Note: The use of the word “niger” is quite offensive in modern vernacular, however back in 1863 this was the polite term to describe an individual of African decent. To remain true to the transcriptions, I am required to leave the text exactly as written.
The Hubbard family figures largely in the letters as Sarah, her father, and family are the main recipients of William’s letters. George Hubbard was born on May 12, 1803. His wife, Charlotte Stewart was born on Mary 30, 1805. They married on January 2, 1827 and had 13 children together.
Sarah Hubbard was the 7th child, born on September 1, 1835. She married William Forder on August 28, 1860. Their daugther Milissa Alice Forder who was born August 11, 1861. Milissa would have been only a year old when William enlisted in 1862.
Sarah’s sisters Emily and Julia are frequently mentioned and included in letters. Emily was born December 4, 1843 and Julia August 6, 1835. Her sister Julia married Jim McMullen on October 3, 1861.
Other siblings mentioned are Peter Taylor Hubbard and Winfield Scott Hubbard, born 1848 (14 years) and 1851 (11 years) respectively. They would have been too young to have joined the war efforts.
Aside from her husband and brothers-in-law, Sarah had two additional brothers in service. These were:
William Cornet Hubbard – Company G, 58th Indiana Infantry
James Frank Hubbard – Company G, 58th Indiana Infantry
Sep the 28th 1862
I take the present opportunity to rite a few lines to you hoping they will find you well and dooing well as thank god it leaves me and all the rest of our squad. Well, I will now tell you a little a bout our movements. We got on the train at Indapolis bound for Louisville Friday night at 5 oclock. We got to our batry a little before day lite. We then ladown and selp about 7 our. Our batery was down at the loer end of town. We had orders to march as soon as we eat breakfast so we hitched up and started. We hadn’t the least idear where we were going but we started up the river and went up threw town. We hadn’t went far before it commenst raining. We marched some 6 mils and went in to a camp again. It rained on us until nearly night when it cleared of so that we had a pleasant knight and it is still pleasant this morning. I can’t tell how long we will stay hear but not long. I expect for there is no danger of the rebbels coming hear. It is a general beleaf that the fiting is a bout over.
I have taken charge of 2 horses.

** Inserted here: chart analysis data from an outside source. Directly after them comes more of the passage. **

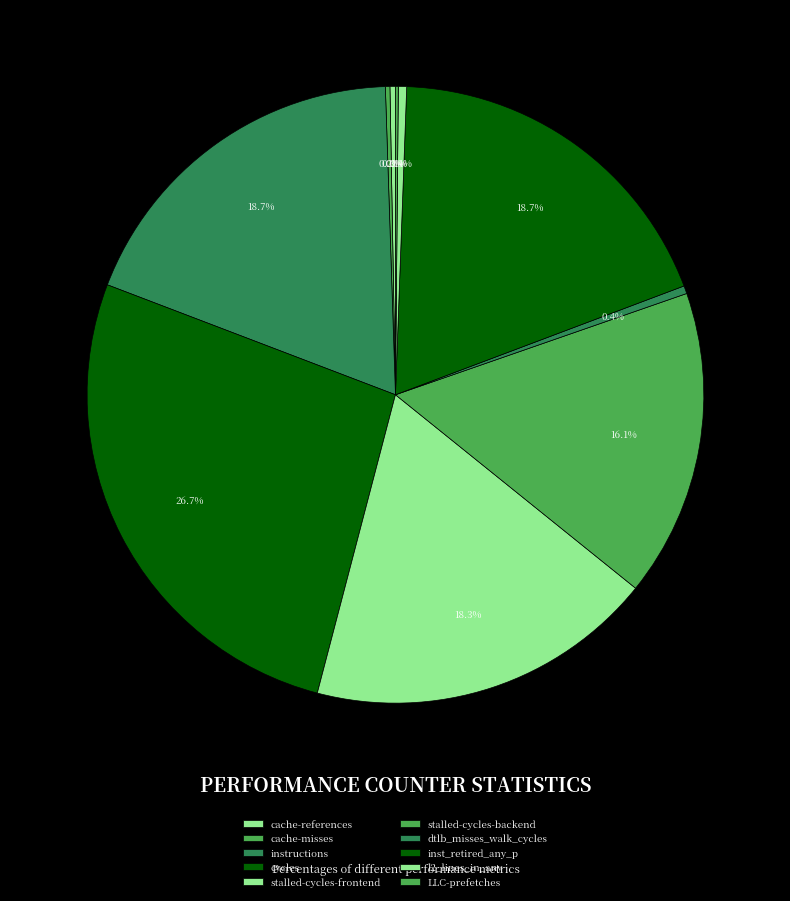

Between LLC-prefetches and cache-misses, which is larger?

cache-misses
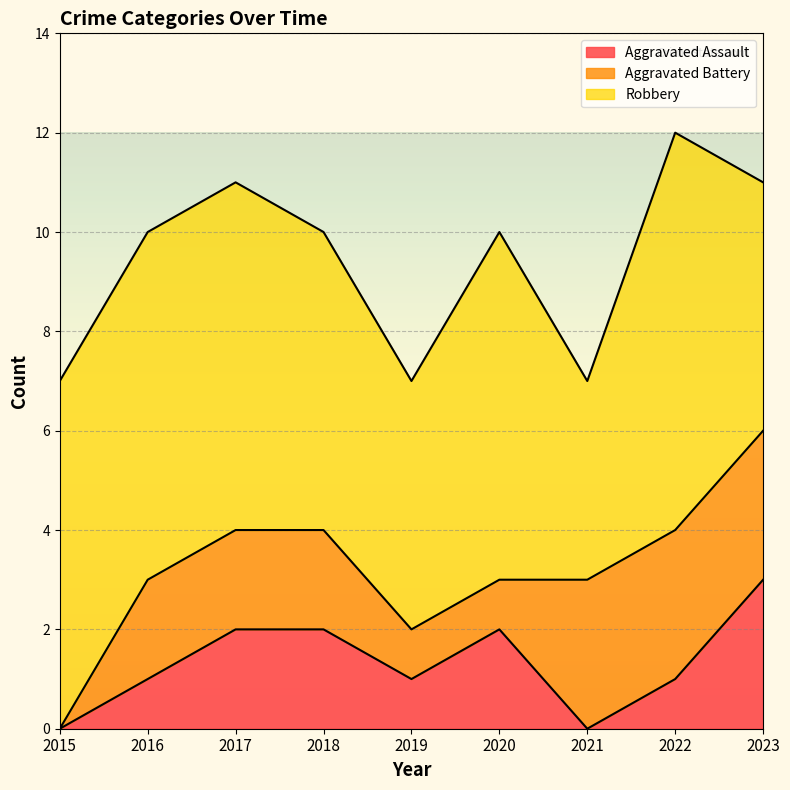

Reading left to right, transcribe all the data shown in this chart.

Aggravated Assault: 2015=0	2016=1	2017=2	2018=2	2019=1	2020=2	2021=0	2022=1	2023=3
Aggravated Battery: 2015=0	2016=2	2017=2	2018=2	2019=1	2020=1	2021=3	2022=3	2023=3
Robbery: 2015=7	2016=7	2017=7	2018=6	2019=5	2020=7	2021=4	2022=8	2023=5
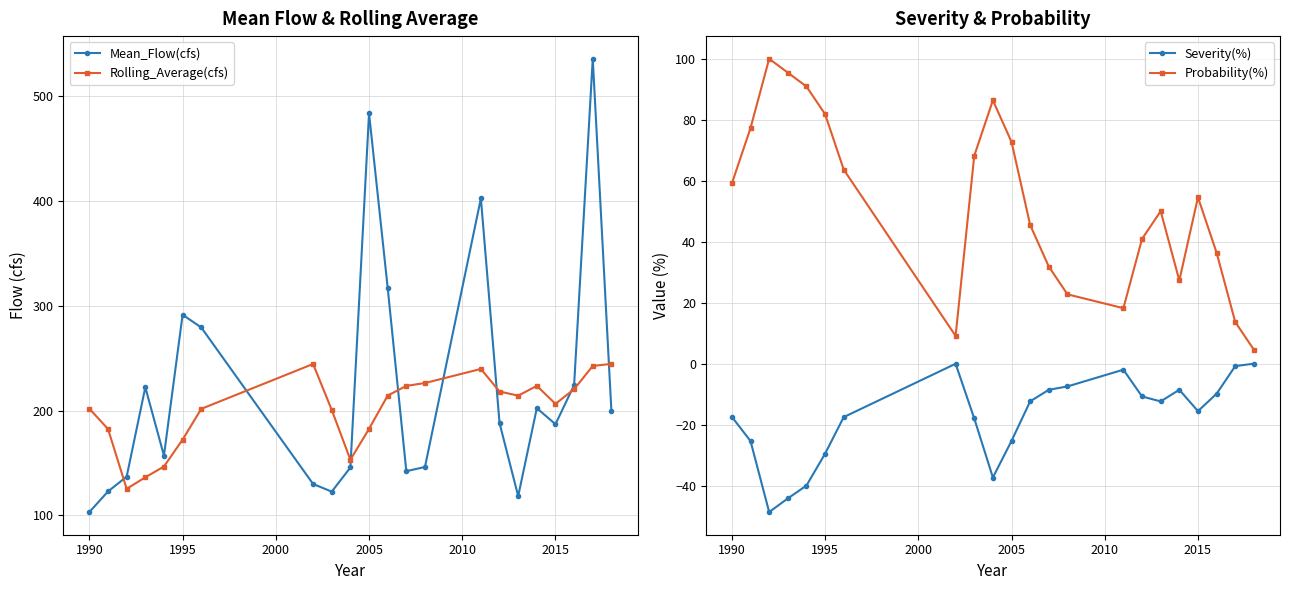

In Mean_Flow(cfs), how many points are lower than both neighbors (excluding endpoints)?

5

There is 6 horses to each cannon and 3 drivers. I drive the wheel horses of canon No. 2 witch is a 10 pounder and will throw a ball 5 mils. I will now come to close for this time I will rite again in a few days and I want you to rite and let me know how you are getting along. I hope you have become better satesfided by this time. I don’t want you to worey your self about me for I assure that I am dooing well and seing an easy time. Don’t forget to pray for me that I ma be spared to return to enjoy our society.

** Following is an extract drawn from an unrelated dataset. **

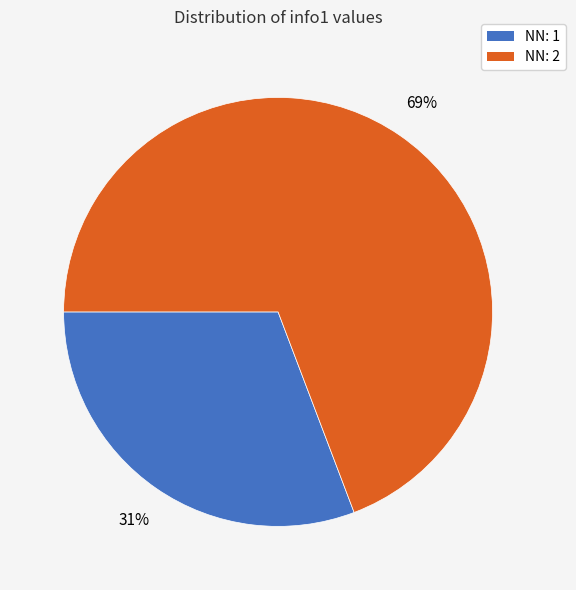

Which slice is the smallest?

NN: 1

So fare well from your loving husband
Wm Forder to Sarah Forder and daughter
Jacob Marty is hear now and I saw Dave Sands yesterday. I don’t know how many boys I have saw since I have ben hear that I know. I saw Jrd Cad yesterday. He told me to send his respect to you and all the rest of the folks. Direct your letters to the 10th Ind batery Cap Cox 21 brigade 6th Division.
William here mentions three friends, “Jacob Marty”, “Dave Sands” and “Jrd Cad”. No soldiers with the name Marty or Cad served with the Indiana 10th Battery though about a dozen soldiers by the name of “Jacob Martin” served with various Indiana and Illinois units. There is also no David Sands with the unit but a volunteer by the name of Thomas H.B. Sands from Darlington is listed. He mustered in on September 13, 1862 and mustered out on July 10, 1965.
“Cap Cox” refers to the unit’s Captain, Jerome Cox. He received his commission on November 20, 1861 and resigned on June 2, 1863. More on him to be posted.